You can try the following troubleshooting directions:

  1. Check if the address and port of flash.service_addr are configured correctly and if there are any conflicts to avoid misconfiguration.
  2. Check for network connectivity issues, such as being blocked by blacklist/whitelist settings, firewalls, or other policies.
  3. Check if the user password for accessing the target machine has expired or if there are other network restrictions preventing access.
| username: 友利奈绪 | Original post link

Take a look at the specific deployment process. There are many steps to add new nodes. Check if anything is missing, such as password-free setup and port occupation.

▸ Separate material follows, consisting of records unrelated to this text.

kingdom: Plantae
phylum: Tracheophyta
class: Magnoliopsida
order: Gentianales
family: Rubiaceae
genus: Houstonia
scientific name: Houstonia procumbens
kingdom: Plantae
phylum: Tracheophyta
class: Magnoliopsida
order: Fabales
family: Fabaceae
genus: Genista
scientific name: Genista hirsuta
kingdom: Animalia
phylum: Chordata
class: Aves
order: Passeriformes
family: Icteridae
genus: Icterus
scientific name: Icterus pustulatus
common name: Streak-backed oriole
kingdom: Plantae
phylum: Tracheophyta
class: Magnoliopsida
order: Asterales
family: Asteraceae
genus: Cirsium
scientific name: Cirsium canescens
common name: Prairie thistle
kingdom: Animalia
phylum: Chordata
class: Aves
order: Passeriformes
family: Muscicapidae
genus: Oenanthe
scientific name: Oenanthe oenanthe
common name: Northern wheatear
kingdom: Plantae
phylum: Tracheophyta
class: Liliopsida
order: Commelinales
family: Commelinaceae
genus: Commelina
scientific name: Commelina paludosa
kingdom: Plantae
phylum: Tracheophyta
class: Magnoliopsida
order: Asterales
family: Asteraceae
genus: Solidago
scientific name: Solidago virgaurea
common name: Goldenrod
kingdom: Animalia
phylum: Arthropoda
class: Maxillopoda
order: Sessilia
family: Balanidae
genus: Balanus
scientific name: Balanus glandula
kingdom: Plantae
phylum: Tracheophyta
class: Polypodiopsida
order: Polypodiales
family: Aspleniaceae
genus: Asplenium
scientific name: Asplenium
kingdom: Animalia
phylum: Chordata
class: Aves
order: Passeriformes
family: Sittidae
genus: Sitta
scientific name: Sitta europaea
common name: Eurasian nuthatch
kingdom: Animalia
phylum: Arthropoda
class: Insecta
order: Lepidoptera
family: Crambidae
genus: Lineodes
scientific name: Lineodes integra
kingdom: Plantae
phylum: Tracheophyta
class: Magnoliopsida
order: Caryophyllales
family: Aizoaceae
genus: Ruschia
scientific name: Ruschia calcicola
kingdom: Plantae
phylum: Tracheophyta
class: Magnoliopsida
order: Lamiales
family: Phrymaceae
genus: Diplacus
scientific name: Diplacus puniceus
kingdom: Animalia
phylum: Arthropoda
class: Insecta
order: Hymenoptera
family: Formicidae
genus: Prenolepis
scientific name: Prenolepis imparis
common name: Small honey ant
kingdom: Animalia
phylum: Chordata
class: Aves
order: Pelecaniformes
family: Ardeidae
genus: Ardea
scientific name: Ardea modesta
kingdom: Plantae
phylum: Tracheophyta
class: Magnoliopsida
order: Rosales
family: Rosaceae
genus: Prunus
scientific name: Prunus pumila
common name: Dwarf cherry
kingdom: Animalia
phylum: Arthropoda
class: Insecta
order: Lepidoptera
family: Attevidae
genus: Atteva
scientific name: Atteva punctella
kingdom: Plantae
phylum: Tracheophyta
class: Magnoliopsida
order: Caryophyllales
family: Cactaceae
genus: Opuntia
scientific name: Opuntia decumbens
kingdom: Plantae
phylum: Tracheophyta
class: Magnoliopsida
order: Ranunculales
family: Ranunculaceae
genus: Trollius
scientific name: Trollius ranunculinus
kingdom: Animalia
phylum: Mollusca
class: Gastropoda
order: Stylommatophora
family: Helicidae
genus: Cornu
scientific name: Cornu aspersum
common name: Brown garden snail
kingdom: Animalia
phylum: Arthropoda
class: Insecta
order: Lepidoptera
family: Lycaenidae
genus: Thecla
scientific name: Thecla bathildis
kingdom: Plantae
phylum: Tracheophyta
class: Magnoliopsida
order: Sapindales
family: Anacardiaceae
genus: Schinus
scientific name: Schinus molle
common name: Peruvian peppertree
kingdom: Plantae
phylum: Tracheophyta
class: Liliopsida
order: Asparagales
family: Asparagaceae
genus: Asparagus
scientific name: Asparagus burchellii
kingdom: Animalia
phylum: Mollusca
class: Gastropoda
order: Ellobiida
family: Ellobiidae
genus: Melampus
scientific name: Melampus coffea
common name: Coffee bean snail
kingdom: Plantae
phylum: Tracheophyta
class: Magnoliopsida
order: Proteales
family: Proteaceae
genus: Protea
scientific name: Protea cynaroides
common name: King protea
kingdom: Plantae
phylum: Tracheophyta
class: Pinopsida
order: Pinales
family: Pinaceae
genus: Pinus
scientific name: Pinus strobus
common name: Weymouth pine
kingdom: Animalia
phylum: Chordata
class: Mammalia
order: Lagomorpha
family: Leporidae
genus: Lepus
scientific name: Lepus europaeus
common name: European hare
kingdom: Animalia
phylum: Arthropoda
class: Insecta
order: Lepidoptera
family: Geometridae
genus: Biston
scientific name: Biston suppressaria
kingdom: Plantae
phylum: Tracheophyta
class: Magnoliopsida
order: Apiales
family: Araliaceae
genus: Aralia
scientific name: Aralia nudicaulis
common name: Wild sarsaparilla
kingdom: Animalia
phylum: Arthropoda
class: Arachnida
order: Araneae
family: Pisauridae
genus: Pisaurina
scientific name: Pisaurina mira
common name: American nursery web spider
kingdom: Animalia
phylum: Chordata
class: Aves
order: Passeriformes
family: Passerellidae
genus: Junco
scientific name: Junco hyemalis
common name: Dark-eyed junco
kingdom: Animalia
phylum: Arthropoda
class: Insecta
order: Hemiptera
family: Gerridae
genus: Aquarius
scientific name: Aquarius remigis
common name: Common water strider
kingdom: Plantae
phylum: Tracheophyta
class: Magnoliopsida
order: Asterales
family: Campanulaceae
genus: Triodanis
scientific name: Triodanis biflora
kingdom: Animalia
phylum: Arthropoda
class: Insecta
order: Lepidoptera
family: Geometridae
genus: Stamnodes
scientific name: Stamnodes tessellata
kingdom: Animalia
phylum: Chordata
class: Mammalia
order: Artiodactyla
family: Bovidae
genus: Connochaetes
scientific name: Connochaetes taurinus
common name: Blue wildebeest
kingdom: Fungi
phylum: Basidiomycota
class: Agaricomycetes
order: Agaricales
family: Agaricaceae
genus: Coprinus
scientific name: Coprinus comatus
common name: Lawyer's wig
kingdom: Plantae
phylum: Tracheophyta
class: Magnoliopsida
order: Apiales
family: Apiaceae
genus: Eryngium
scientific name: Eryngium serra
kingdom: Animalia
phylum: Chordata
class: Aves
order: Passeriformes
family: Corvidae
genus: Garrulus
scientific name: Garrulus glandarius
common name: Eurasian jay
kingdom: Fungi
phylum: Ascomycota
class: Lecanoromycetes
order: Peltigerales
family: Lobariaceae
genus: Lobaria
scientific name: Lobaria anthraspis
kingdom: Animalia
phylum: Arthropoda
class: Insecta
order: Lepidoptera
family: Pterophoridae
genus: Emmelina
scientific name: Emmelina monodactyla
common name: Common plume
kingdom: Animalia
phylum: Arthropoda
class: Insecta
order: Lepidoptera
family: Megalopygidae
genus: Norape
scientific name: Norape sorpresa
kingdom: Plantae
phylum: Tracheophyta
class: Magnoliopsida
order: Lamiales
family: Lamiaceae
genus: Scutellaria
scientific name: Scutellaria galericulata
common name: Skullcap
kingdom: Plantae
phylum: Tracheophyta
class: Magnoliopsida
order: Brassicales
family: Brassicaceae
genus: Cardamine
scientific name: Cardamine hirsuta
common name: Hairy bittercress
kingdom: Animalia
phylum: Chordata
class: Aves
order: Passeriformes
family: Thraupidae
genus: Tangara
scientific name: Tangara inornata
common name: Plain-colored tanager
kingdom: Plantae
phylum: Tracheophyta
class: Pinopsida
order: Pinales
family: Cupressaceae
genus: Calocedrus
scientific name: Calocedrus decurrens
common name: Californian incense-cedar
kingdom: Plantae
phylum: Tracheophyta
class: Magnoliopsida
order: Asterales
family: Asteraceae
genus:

| username: jiayou64 | Original post link

Before expanding the deployment, use the command to check:

tiup cluster check tidb_cluster scale-out.yaml --cluster --user tidb
| username: lemonade010 | Original post link

tiup cluster display <cluster-name> to check if there are any issues with the configuration file.

| username: zhaokede | Original post link

Check if the configuration or network is accessible.

| username: TiDBer_BMMBGarU | Original post link

I just searched and found that others have encountered the same problem. I don’t know if they have solved it yet.

| username: TiDBer_BMMBGarU | Original post link

The firewall is not enabled, and the ports are not occupied.

| username: Jellybean | Original post link

You can try scaling it down and then scaling it up again. If the problem persists, please repost the tiflash.log logs.

| username: TiDBer_BMMBGarU | Original post link

I have tried scaling in, but the status is ‘N/A’. After scaling in with tiup cluster edit-config, the TiFlash node shows “offline:true”. Even after cleaning up data with tiup cluster prune, the topology remains the same with the status ‘N/A’, and edit-config still shows the TiFlash node as “offline:true”.

image

Today, I tried changing the port, but the result is still the same.

| username: TIDB-Learner | Original post link

Check the network, file permissions, ports, etc.

| username: TiDBer_BMMBGarU | Original post link

Permissions, ports, and firewalls have all been checked and there are no issues. Initially suspecting that it might be a problem with network address translation across different network segments, it is currently being processed. Updates will be provided as results come in.